AVAILABLE DATA below:

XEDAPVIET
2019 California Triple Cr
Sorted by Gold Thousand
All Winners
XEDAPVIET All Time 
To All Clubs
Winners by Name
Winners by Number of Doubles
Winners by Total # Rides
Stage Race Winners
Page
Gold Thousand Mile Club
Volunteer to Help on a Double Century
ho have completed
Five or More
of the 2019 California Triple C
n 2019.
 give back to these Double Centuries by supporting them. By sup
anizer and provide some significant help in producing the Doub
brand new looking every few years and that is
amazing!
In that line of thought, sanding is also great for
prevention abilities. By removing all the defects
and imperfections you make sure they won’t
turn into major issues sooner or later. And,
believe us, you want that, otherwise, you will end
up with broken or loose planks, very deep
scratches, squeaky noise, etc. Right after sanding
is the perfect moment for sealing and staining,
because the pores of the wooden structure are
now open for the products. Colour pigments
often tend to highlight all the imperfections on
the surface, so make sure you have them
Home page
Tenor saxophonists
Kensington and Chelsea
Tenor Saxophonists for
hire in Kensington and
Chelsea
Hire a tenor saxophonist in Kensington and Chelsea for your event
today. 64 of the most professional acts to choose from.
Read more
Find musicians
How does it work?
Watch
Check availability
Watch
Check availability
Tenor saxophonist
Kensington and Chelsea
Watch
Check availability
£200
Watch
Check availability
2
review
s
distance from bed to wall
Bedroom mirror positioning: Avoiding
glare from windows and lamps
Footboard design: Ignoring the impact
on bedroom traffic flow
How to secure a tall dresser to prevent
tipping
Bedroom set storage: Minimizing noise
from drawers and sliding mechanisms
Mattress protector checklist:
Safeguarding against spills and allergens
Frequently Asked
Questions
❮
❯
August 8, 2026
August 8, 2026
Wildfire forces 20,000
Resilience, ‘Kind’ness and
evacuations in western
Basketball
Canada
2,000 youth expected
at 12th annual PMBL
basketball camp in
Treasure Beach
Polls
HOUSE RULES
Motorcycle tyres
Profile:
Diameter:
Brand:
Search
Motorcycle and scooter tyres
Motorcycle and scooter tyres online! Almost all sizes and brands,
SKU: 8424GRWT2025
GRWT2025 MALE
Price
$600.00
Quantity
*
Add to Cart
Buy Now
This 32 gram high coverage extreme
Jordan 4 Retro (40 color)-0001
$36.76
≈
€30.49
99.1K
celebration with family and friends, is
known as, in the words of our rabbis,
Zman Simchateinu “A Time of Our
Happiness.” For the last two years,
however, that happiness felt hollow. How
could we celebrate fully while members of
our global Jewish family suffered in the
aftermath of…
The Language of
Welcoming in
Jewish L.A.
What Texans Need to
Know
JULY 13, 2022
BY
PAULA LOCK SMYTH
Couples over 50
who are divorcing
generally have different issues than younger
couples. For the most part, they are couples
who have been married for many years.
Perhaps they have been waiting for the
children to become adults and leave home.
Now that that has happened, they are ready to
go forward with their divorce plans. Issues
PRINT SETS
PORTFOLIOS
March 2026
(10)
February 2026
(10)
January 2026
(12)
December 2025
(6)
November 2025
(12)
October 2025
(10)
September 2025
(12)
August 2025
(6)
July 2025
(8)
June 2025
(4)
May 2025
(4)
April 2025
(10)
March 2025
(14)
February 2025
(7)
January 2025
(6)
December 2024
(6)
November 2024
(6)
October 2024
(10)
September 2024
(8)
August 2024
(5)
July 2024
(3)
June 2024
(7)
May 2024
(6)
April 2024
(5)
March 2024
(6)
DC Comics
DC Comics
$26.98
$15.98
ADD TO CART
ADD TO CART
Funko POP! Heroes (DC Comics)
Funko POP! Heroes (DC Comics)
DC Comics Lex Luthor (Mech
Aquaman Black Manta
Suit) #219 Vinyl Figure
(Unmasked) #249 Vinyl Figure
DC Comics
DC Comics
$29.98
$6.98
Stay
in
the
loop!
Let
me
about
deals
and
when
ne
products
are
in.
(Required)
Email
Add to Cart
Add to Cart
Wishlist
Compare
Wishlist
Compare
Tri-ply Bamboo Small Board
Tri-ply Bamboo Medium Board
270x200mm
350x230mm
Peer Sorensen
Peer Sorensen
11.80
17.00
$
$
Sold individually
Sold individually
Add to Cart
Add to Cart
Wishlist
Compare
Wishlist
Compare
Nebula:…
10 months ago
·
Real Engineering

End of AVAILABLE DATA.

▶ **WHAT THE TASK REQUIRES**: Change each "Check availability" in the data to "See availability" and leave the rest as it is.

▶ **OUTPUT OF THE TASK**:
XEDAPVIET
2019 California Triple Cr
Sorted by Gold Thousand
All Winners
XEDAPVIET All Time 
To All Clubs
Winners by Name
Winners by Number of Doubles
Winners by Total # Rides
Stage Race Winners
Page
Gold Thousand Mile Club
Volunteer to Help on a Double Century
ho have completed
Five or More
of the 2019 California Triple C
n 2019.
 give back to these Double Centuries by supporting them. By sup
anizer and provide some significant help in producing the Doub
brand new looking every few years and that is
amazing!
In that line of thought, sanding is also great for
prevention abilities. By removing all the defects
and imperfections you make sure they won’t
turn into major issues sooner or later. And,
believe us, you want that, otherwise, you will end
up with broken or loose planks, very deep
scratches, squeaky noise, etc. Right after sanding
is the perfect moment for sealing and staining,
because the pores of the wooden structure are
now open for the products. Colour pigments
often tend to highlight all the imperfections on
the surface, so make sure you have them
Home page
Tenor saxophonists
Kensington and Chelsea
Tenor Saxophonists for
hire in Kensington and
Chelsea
Hire a tenor saxophonist in Kensington and Chelsea for your event
today. 64 of the most professional acts to choose from.
Read more
Find musicians
How does it work?
Watch
See availability
Watch
See availability
Tenor saxophonist
Kensington and Chelsea
Watch
See availability
£200
Watch
See availability
2
review
s
distance from bed to wall
Bedroom mirror positioning: Avoiding
glare from windows and lamps
Footboard design: Ignoring the impact
on bedroom traffic flow
How to secure a tall dresser to prevent
tipping
Bedroom set storage: Minimizing noise
from drawers and sliding mechanisms
Mattress protector checklist:
Safeguarding against spills and allergens
Frequently Asked
Questions
❮
❯
August 8, 2026
August 8, 2026
Wildfire forces 20,000
Resilience, ‘Kind’ness and
evacuations in western
Basketball
Canada
2,000 youth expected
at 12th annual PMBL
basketball camp in
Treasure Beach
Polls
HOUSE RULES
Motorcycle tyres
Profile:
Diameter:
Brand:
Search
Motorcycle and scooter tyres
Motorcycle and scooter tyres online! Almost all sizes and brands,
SKU: 8424GRWT2025
GRWT2025 MALE
Price
$600.00
Quantity
*
Add to Cart
Buy Now
This 32 gram high coverage extreme
Jordan 4 Retro (40 color)-0001
$36.76
≈
€30.49
99.1K
celebration with family and friends, is
known as, in the words of our rabbis,
Zman Simchateinu “A Time of Our
Happiness.” For the last two years,
however, that happiness felt hollow. How
could we celebrate fully while members of
our global Jewish family suffered in the
aftermath of…
The Language of
Welcoming in
Jewish L.A.
What Texans Need to
Know
JULY 13, 2022
BY
PAULA LOCK SMYTH
Couples over 50
who are divorcing
generally have different issues than younger
couples. For the most part, they are couples
who have been married for many years.
Perhaps they have been waiting for the
children to become adults and leave home.
Now that that has happened, they are ready to
go forward with their divorce plans. Issues
PRINT SETS
PORTFOLIOS
March 2026
(10)
February 2026
(10)
January 2026
(12)
December 2025
(6)
November 2025
(12)
October 2025
(10)
September 2025
(12)
August 2025
(6)
July 2025
(8)
June 2025
(4)
May 2025
(4)
April 2025
(10)
March 2025
(14)
February 2025
(7)
January 2025
(6)
December 2024
(6)
November 2024
(6)
October 2024
(10)
September 2024
(8)
August 2024
(5)
July 2024
(3)
June 2024
(7)
May 2024
(6)
April 2024
(5)
March 2024
(6)
DC Comics
DC Comics
$26.98
$15.98
ADD TO CART
ADD TO CART
Funko POP! Heroes (DC Comics)
Funko POP! Heroes (DC Comics)
DC Comics Lex Luthor (Mech
Aquaman Black Manta
Suit) #219 Vinyl Figure
(Unmasked) #249 Vinyl Figure
DC Comics
DC Comics
$29.98
$6.98
Stay
in
the
loop!
Let
me
about
deals
and
when
ne
products
are
in.
(Required)
Email
Add to Cart
Add to Cart
Wishlist
Compare
Wishlist
Compare
Tri-ply Bamboo Small Board
Tri-ply Bamboo Medium Board
270x200mm
350x230mm
Peer Sorensen
Peer Sorensen
11.80
17.00
$
$
Sold individually
Sold individually
Add to Cart
Add to Cart
Wishlist
Compare
Wishlist
Compare
Nebula:…
10 months ago
·
Real Engineering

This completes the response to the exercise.